The Freedom of the City

Memory can be a fickle reminder of past events but it suggests that Conall Morrison's new production of Brian Friel's 1973 play…

Memory can be a fickle reminder of past events but it suggests that Conall Morrison's new production of Brian Friel's 1973 play about the powerlessness and the exploitation of people living in poverty is more elaborate, more energetic and more caricatured than was Tomas MacAnna's original staging 26 years ago.

The background of the story is a banned civil rights demonstration in Derry in 1970 which ended with a fatal confrontation between the army and police and three innocents who had stumbled accidentally into the Guild Hall through a side door to seek refuge from the CS gas used to disperse the demonstration.

The three innocents are Lillie Doherty, mother of 11 children, one of whom is mentally handicapped, who doesn't really know exactly why she was on the civil rights march except that maybe it might help her handicapped son, Skinner who is purposefully homeless and out for bit of diversion, and the earnest Michael Hegarty who is a civil rights activist. Around them swirl the army and the marchers. Above and beyond them, as they make small talk, dress in the robes of the aldermen, councillors and mayor and sip some drink from the mayor's cocktail cabinet, there runs the tribunal of inquiry into their deaths where the judge wilfully twists the weight of evidence before him, the funeral Mass at which the priest twists their fate to his moral advantage, the RTE commentator covering the funeral exploiting their tragedy in oleaginous nationalist sentimentality, the drunken ballad singer claiming them as political martyrs to his cause, and in front of them from time to time there appears the American sociologist expounding like a chorus on the endless and repetitive trap of poverty worldwide.

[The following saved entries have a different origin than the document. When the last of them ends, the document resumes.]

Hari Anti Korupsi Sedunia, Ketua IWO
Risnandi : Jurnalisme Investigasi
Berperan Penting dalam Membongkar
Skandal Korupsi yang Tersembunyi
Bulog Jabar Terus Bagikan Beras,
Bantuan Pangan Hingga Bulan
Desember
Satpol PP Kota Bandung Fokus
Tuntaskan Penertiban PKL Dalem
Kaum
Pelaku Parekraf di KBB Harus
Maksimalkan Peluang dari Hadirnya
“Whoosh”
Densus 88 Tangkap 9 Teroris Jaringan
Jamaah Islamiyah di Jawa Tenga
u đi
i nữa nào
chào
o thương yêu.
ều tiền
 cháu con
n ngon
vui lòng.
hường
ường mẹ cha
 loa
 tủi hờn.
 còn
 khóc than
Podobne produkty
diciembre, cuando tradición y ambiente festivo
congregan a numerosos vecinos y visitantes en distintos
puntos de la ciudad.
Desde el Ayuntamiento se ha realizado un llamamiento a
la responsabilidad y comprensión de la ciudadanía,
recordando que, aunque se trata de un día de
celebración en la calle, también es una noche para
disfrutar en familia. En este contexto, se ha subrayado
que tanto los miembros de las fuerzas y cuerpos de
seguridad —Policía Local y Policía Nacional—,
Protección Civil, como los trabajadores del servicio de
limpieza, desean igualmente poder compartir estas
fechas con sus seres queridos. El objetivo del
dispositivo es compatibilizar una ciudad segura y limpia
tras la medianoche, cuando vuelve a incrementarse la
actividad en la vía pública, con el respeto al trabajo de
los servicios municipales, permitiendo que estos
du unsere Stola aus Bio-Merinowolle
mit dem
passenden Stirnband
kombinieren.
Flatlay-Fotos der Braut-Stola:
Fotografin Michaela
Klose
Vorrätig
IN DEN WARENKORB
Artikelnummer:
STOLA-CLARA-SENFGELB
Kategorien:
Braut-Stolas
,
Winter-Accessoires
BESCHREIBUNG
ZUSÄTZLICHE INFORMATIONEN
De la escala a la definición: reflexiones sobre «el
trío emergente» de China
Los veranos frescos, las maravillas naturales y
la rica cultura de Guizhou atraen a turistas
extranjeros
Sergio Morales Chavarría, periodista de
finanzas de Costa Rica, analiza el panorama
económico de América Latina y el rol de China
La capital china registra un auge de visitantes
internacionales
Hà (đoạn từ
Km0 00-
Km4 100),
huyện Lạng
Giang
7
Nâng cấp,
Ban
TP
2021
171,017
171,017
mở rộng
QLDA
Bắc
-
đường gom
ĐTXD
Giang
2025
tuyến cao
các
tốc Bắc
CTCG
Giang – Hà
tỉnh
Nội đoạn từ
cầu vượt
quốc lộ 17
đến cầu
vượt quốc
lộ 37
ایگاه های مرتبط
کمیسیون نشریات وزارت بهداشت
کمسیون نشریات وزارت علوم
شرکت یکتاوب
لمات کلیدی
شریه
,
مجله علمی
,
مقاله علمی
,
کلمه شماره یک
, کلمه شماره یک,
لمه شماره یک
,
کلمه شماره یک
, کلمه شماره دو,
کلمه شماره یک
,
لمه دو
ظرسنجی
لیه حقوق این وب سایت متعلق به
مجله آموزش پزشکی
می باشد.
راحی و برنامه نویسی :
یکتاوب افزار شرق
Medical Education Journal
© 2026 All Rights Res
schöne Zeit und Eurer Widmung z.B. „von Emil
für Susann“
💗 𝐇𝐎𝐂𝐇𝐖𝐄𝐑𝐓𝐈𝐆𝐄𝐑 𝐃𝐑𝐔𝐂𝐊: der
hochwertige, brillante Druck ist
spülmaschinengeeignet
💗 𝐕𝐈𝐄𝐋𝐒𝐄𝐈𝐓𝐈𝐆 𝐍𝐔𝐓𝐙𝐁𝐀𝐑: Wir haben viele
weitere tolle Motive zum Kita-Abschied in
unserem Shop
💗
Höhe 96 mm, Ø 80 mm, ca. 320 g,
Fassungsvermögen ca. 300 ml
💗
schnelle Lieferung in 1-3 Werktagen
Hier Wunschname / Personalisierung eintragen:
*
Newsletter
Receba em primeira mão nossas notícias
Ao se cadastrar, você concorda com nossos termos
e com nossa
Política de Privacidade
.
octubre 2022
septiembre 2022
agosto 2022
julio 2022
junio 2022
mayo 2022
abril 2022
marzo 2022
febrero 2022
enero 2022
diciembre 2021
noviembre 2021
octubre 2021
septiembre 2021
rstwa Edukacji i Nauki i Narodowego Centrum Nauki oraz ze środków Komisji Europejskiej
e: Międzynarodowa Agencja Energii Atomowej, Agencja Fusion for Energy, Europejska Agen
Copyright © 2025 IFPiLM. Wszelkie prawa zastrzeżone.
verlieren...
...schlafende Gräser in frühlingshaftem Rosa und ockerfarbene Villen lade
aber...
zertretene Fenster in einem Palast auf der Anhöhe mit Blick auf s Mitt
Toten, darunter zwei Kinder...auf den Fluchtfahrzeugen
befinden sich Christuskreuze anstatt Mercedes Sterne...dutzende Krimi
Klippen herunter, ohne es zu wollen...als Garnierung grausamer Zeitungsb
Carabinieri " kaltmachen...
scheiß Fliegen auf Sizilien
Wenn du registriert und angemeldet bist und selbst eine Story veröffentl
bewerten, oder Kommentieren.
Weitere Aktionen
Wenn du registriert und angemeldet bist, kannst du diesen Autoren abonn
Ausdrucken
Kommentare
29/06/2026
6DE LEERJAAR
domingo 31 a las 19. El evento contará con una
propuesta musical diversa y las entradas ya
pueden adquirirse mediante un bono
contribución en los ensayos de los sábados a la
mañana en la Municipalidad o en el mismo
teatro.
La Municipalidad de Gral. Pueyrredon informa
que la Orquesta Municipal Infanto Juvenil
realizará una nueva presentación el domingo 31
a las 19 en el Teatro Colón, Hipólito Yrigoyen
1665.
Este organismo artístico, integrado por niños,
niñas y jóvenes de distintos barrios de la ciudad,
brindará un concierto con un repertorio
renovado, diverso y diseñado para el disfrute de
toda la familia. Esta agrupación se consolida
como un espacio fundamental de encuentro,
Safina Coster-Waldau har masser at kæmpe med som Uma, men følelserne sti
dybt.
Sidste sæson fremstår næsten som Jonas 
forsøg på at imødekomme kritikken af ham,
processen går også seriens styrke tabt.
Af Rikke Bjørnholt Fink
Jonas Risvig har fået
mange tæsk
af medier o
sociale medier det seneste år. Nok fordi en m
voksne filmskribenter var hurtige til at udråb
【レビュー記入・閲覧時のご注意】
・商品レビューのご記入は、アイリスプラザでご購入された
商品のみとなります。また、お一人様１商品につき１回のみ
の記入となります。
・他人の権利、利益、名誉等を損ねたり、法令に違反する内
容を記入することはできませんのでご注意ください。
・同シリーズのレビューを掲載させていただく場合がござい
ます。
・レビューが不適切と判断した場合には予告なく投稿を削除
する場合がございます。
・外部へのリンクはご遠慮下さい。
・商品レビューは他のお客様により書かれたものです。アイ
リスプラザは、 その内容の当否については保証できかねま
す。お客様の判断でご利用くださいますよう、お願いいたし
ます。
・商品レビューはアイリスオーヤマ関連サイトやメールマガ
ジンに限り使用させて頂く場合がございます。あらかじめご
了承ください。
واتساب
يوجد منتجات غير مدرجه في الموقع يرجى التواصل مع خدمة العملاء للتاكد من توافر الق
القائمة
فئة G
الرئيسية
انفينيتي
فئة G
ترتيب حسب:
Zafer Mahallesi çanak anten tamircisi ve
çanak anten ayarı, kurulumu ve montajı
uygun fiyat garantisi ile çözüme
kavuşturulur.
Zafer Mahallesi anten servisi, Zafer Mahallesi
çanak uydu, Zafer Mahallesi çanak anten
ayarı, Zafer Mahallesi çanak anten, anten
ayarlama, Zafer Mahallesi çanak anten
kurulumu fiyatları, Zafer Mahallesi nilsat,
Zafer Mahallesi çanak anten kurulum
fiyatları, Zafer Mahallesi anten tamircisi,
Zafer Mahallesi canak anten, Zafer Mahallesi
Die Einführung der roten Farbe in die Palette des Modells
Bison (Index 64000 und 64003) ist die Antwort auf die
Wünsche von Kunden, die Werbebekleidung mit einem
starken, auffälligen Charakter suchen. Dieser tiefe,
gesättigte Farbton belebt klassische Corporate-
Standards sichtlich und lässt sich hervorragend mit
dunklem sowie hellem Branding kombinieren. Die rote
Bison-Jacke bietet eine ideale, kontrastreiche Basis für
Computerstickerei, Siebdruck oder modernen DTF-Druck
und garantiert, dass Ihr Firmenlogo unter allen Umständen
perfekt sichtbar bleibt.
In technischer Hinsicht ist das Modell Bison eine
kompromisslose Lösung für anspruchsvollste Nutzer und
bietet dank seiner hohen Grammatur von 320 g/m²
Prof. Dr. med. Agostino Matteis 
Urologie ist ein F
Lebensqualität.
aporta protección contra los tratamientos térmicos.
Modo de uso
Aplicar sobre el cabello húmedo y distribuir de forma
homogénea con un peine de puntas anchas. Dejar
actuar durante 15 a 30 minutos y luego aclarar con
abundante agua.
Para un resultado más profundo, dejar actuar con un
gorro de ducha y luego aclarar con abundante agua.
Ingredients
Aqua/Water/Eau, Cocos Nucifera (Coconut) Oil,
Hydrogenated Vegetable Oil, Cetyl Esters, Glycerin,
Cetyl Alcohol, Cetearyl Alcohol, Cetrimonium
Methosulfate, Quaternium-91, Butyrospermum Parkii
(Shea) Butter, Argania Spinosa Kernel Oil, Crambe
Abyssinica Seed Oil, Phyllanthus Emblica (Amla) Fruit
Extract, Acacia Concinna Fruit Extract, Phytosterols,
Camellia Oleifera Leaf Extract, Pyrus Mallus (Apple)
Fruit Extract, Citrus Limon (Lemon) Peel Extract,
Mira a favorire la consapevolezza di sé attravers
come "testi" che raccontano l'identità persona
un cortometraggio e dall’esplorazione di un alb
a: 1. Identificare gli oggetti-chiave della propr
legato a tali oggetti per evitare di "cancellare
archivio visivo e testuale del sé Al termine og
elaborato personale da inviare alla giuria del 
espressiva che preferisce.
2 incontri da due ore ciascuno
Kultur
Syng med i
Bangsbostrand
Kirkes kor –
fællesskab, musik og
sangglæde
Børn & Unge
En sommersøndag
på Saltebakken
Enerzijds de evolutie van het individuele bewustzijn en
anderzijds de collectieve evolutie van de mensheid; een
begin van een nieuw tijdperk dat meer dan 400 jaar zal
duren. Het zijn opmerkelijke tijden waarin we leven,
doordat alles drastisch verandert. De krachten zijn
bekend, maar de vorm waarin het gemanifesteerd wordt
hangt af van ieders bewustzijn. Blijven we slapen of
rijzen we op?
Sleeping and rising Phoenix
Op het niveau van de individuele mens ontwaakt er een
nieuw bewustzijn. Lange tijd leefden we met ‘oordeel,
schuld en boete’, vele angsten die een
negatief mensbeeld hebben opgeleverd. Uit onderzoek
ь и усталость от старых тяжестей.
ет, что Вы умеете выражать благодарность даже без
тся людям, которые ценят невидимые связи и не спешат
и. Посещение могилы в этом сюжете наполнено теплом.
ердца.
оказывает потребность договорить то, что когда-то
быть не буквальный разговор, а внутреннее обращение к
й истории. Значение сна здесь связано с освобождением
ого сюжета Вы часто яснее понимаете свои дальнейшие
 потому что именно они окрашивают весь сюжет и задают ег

Sorcha Cusack's Lillie, Michael Colgan's frenetic Skinner and Gerard Crossan's careful and committed Michael are individually well observed and each plays for the laughs that are available from their words, yet they seem to manage little interplay with each other so their dialogue seldom seems to interconnect while they are cocooned in the mayor's parlour. The rest are ciphers: Ian Price as the whitewashing judge, Lalor Roddy as the priest, Barry Barnes as the RTE commentator, Bosco Hogan as the sociological chorus and Denis Conway as the balladeer. The director's elaborate and prolonged linkage of the play at the start to the events of Bloody Sunday in 1972 by way of extended photomontages and other visual reminders and Dave Nolan's excellent soundtrack, seemed unnecessarily overstated.